What may also be prudent, is to have parameterless mixin templates, something like:

    struct Person
    {
      mixin intros = template {
        void sayHi() { ... }
        void sayAge() { ... }
      }

      void sayHi() {
        intros.sayHi();
        intros.sayAge();
      }
    }

    void main() {
      auto philip = Person();

      philip.sayHi();
      philip.sayAge();
      philip.intros.sayHi();
    }

The problem with always using mixin templates is that sometime you want to require the scope prefix, like in the Ship example above.


> I think the current syntax hardly qualifies as unusable. I agree that it is not the prettiest/most specific one imaginable.

Agreed, though I don't see that as a reason to not *eventually* introduce a more usable syntax. If I had more time to dick around with DMD's internals, I'd make a pull request myself. I'm learning it, but it'll be awhile before I'll be trying to push code.


> Well, it can do it already.

Yes it can, but just even simple realiasing a template (or separating it out like your examples) requires a deeper understanding of D than what's graspable from my simple Ship example above. The easier to grasp, the more passing developer it will impress.


> D's design sacrifices ease of implementation to some extent.

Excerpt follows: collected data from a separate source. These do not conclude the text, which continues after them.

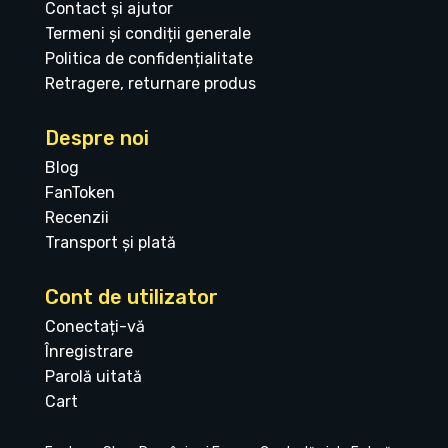
Contact și ajutor
Termeni și condiții generale
Politica de confidențialitate
Retragere, returnare produs
Despre noi
Blog
FanToken
Recenzii
Transport și plată
Cont de utilizator
Conectați-vă
Înregistrare
Parolă uitată
Cart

I don't think it needs too, though. We could have both.

May 14, 2013
On Thursday, 19 April 2012 at 22:24:52 UTC, F i L wrote:
> snip

Sorry to dig this up again, but I'm looking for something to provide stubs for a compile time interface in a struct:

mixin template Stubs() {
    template __Stubs__() {
        void sayHi() { writeln("hi"); }
    }
    alias __Stubs__!() this;
}

struct Foo {
    mixin Stubs;
}

void main() {
    Foo().sayHi();
}

This is so that I am still able to override sayHi() at compile time with my own implementation in Foo.
I would love to do that, but it won't compile right now. If I alias to something else than this, it works though.
I could alias-this with an inner struct, i.e. when I change the template mixin to

mixin template Stubs() {
    struct __Stubs__ {
        void sayHi() { writeln("hi"); }
    }
    private __Stubs__ __s;
    alias __s this;
}

But this means I have to sacrifice some bytes in Foo to store the super struct, noticable as you add fields to Foo. This is not too bad, but since we have templates and mixins and stuff, is there maybe a way I haven't thought about?